Sunday, August 9, 2009


Recently started reading Alex de Tocqueville's "Democracy in America", and was struck by two ideas specifically mentioned in the Introduction by the abridged edition's editor, Richard Heffner. de Tocqueville saw the potential for democracy to become the tyranny of the majority. But he offered "tools which free men might in their artestry create to strengthen their ancient freedoms."

One of these "tools" was: an idependent press, in which de Tocqueville argued that only as such does the individual have a voice against oppression.

However, the whole concept of a free, independent press is virtually non-existant today. With huge corporations owning newspapers, television and radio news (and increasingly tied directly to government), and "news wire" journalism, in which entities such as AP or Reuters constitutes the vast majority of news stories in even local newspapers, the "individual" voice is muffled. Except on the internet. It remains the last true outlet for the individual.

The second "tool" de Tocquville offers according to Heffner is "groups of citizens to guard always the rights and interests of their individual fellows, constantly aware that their own freedom depends upon the extent to which they will defend that of every other citizen".

Many years ago, I never hesistated to use my individual "voice". In high school, I had my own opinion column in the school newspaper, which earned an award for editorial writing from the New Mexico Press Women's Association. I continued to be a news-junkie, but as I grew older, I guess I began to believe that surpression my opinionated self was a sign of wisdom. After all, "opinions are like a**holes, everybody has one", and would actually tell people, "Don't ask my opinion. Because then I'll have to give it to you, and you probably won't like it." Instead, it'd come out in the occasional rant to whatever poor sucker happened to be standing next to me--co-workers, neighbors, friends, family.

Starting in the spring of '08, though, these rants were becoming more and more frequent, and more and more intense because I sensed something just wasn't right. It hadn't been right for a long while, but I was seeing signs of extremely alarming trends.
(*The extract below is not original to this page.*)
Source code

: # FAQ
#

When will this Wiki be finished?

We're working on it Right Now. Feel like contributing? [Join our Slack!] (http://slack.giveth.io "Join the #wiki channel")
Based on my addiction to books and history, Mark Twain's quote, "History might not repeat itself, but it sure does rhyme" took on even more importance. It wasn't enough for me to simply vent to co-workers and family, or the hapless politician who dared knock on my door. Increasingly I felt as though this country was on an express train speeding through the mountains, and I was a lone voice screaming "THE BRIDGE IS OUT AHEAD!" against the roar of the locomotive. Trying to get the train to slow down, proceed cautiously. To get people to STOP AND THINK! Still, I hesitated using my voice publicly. Who am I, after all, but yet another schlub with an opinion? So just stay quiet. Vote. But otherwise, keep those opinions to myself.

Except a very vivid memory popped into my head. When I was nine, my mother took me to see the Bicentenial Train when it came through town. Among the many displays was a glass-encased copy of the Declaration of Independence. My mother made a point of drawing my attention to two signatures on the bottom of the document:
Richard Henry Lee, and Francis Lightfoot Lee.

"Those are your ancestors," she told me.

Though I wasn't old enough to quite understand the significance of this, it still impressed me. Now that I was old enough to comprehend, I began to feel guilty. Through my veins flows the blood of two men who had mutally pledged to each other their lives, their fortunes and their sacred honor. And was not my remaining silent dishonoring them?

I began seeking out avenues on the internet, but I found the various established venues frustrating or restricting.

Thus the purpose behind this blog. Here I can add my individual voice and my bark to the packs of guard dogs defending the individual rights of my fellow Americans.